[RECORDED INFORMATION — start]

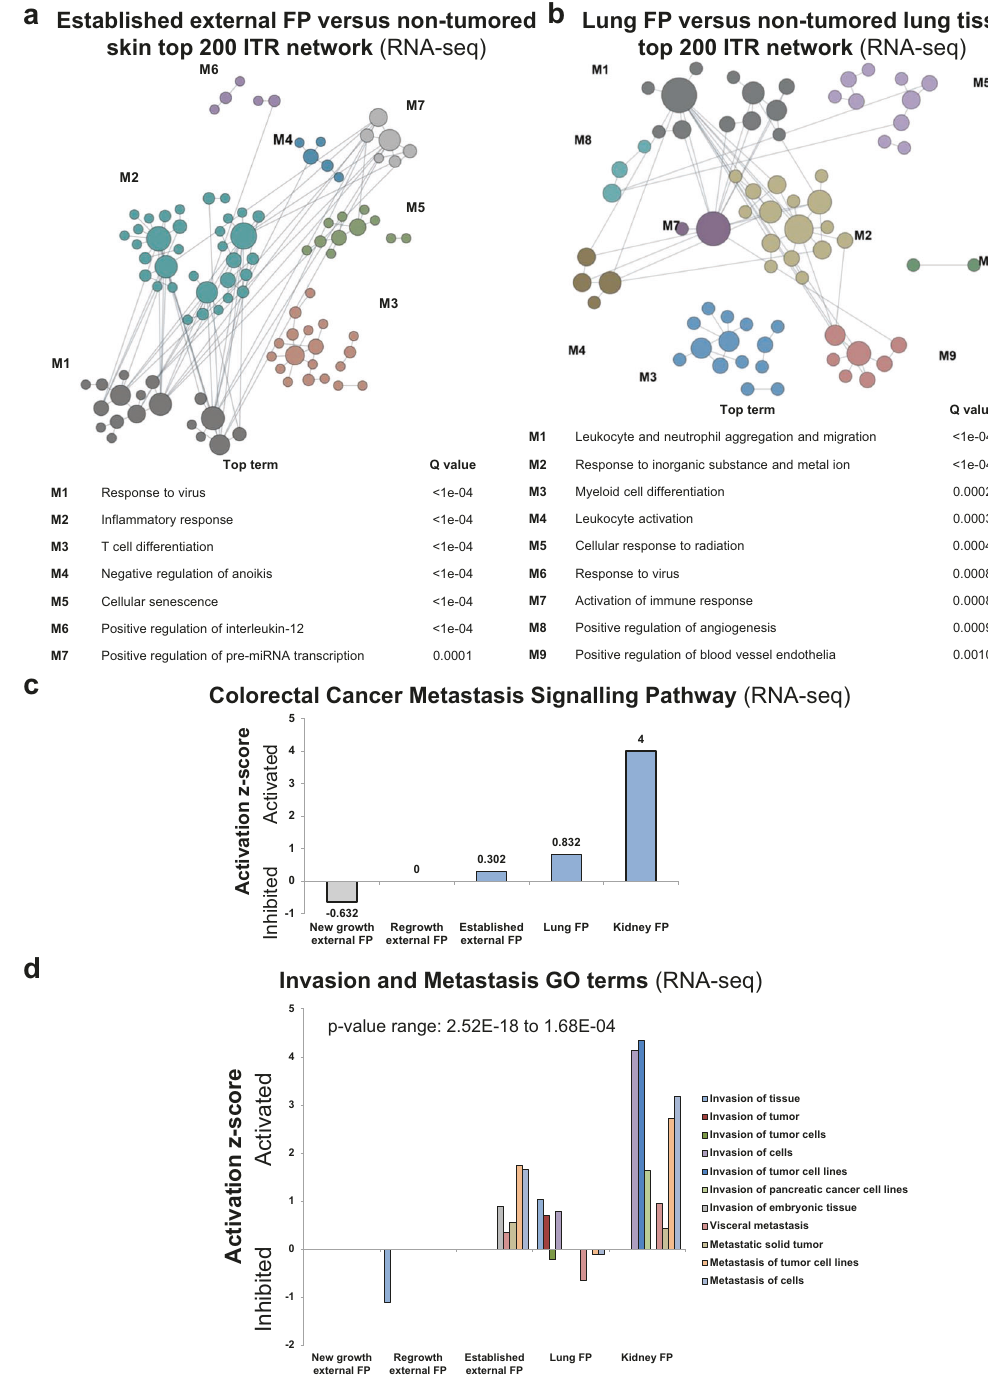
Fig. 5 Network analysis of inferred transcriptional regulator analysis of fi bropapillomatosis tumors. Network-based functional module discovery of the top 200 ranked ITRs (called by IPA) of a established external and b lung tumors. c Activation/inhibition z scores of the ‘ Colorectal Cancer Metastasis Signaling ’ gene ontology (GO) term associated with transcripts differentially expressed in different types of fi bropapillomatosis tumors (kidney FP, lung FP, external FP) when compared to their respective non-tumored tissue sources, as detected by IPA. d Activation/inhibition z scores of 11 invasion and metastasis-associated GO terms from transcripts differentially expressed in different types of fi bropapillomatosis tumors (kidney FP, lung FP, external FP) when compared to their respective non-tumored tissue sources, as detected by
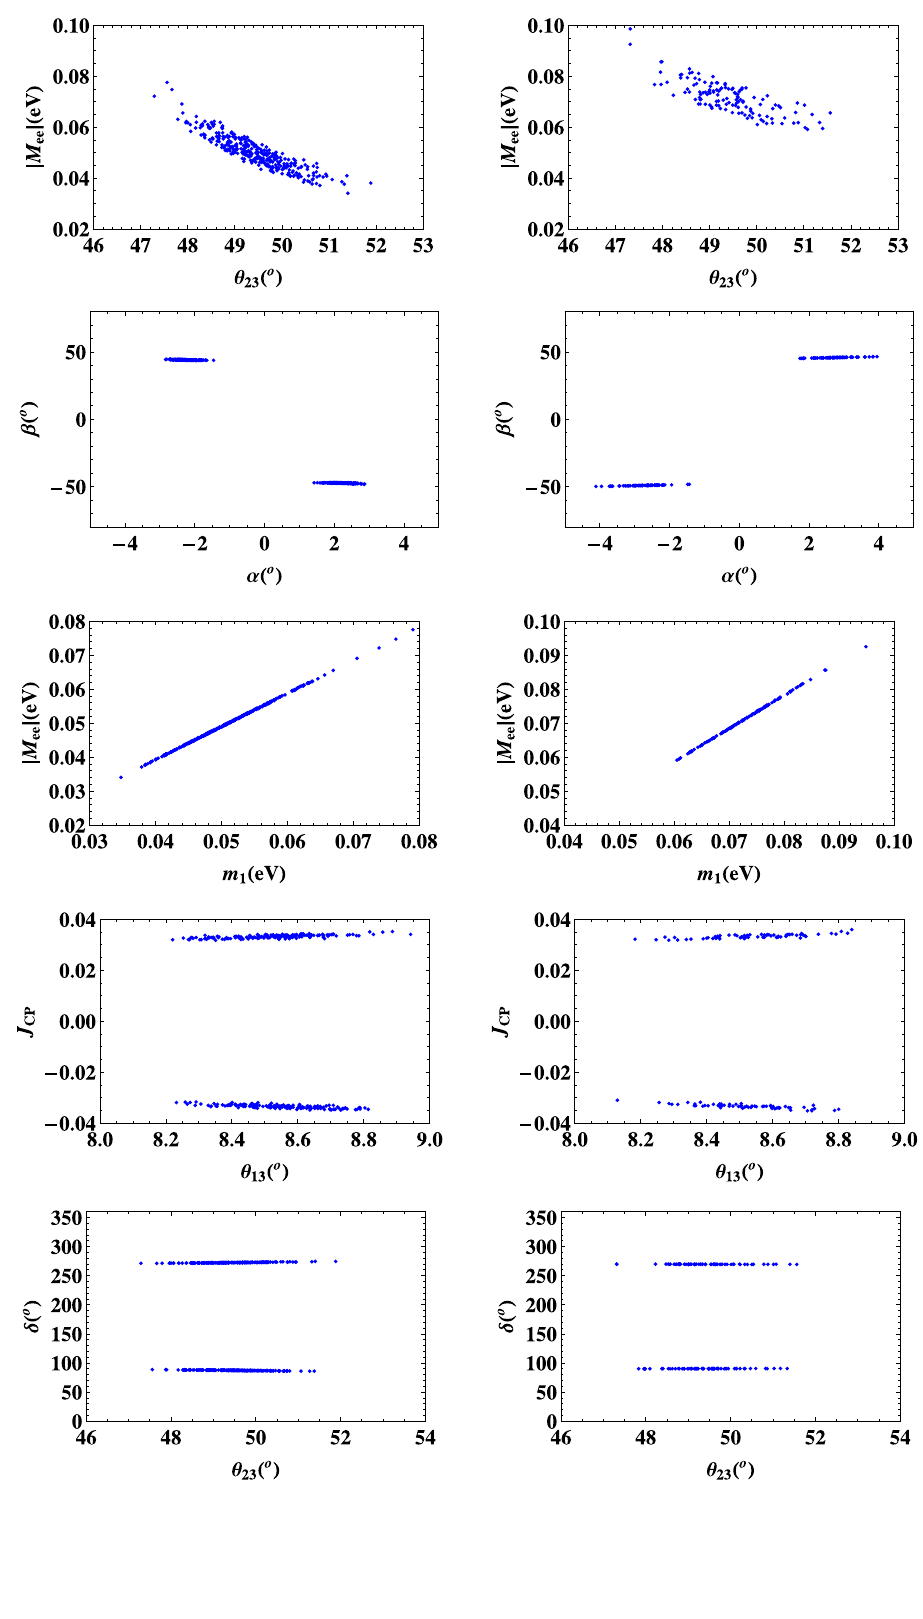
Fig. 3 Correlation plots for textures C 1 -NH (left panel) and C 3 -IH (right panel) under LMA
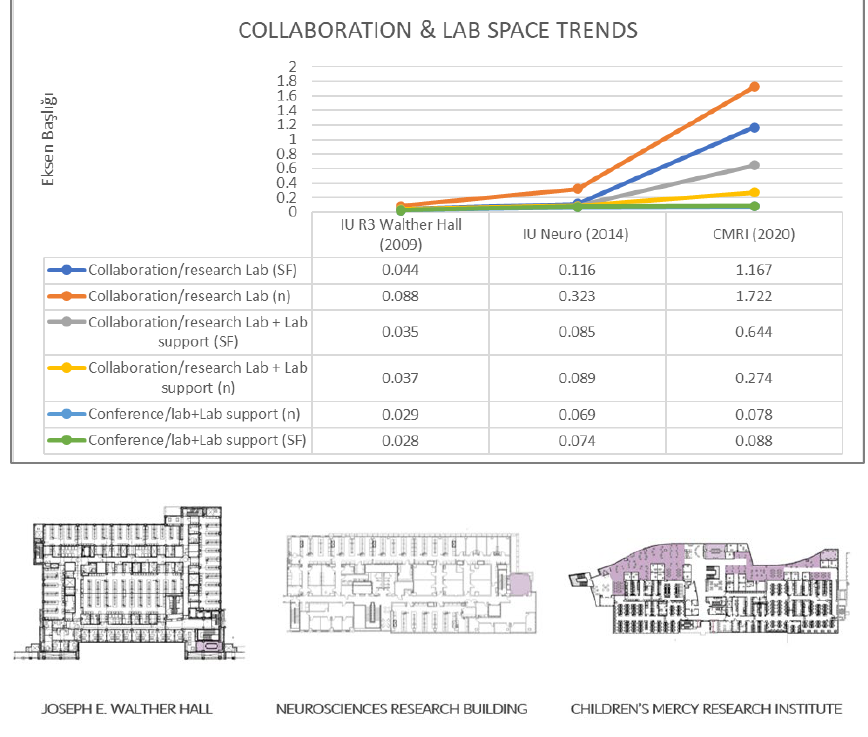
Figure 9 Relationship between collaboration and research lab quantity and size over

[RECORDED INFORMATION — finish]

INSTRUCTIONS FOR THE TASK: Except for the pictures, give all the material above again verbatim.

RESULT BELOW:
Fig. 5 Network analysis of inferred transcriptional regulator analysis of fi bropapillomatosis tumors. Network-based functional module discovery of the top 200 ranked ITRs (called by IPA) of a established external and b lung tumors. c Activation/inhibition z scores of the ‘ Colorectal Cancer Metastasis Signaling ’ gene ontology (GO) term associated with transcripts differentially expressed in different types of fi bropapillomatosis tumors (kidney FP, lung FP, external FP) when compared to their respective non-tumored tissue sources, as detected by IPA. d Activation/inhibition z scores of 11 invasion and metastasis-associated GO terms from transcripts differentially expressed in different types of fi bropapillomatosis tumors (kidney FP, lung FP, external FP) when compared to their respective non-tumored tissue sources, as detected by
Fig. 3 Correlation plots for textures C 1 -NH (left panel) and C 3 -IH (right panel) under LMA
Figure 9 Relationship between collaboration and research lab quantity and size over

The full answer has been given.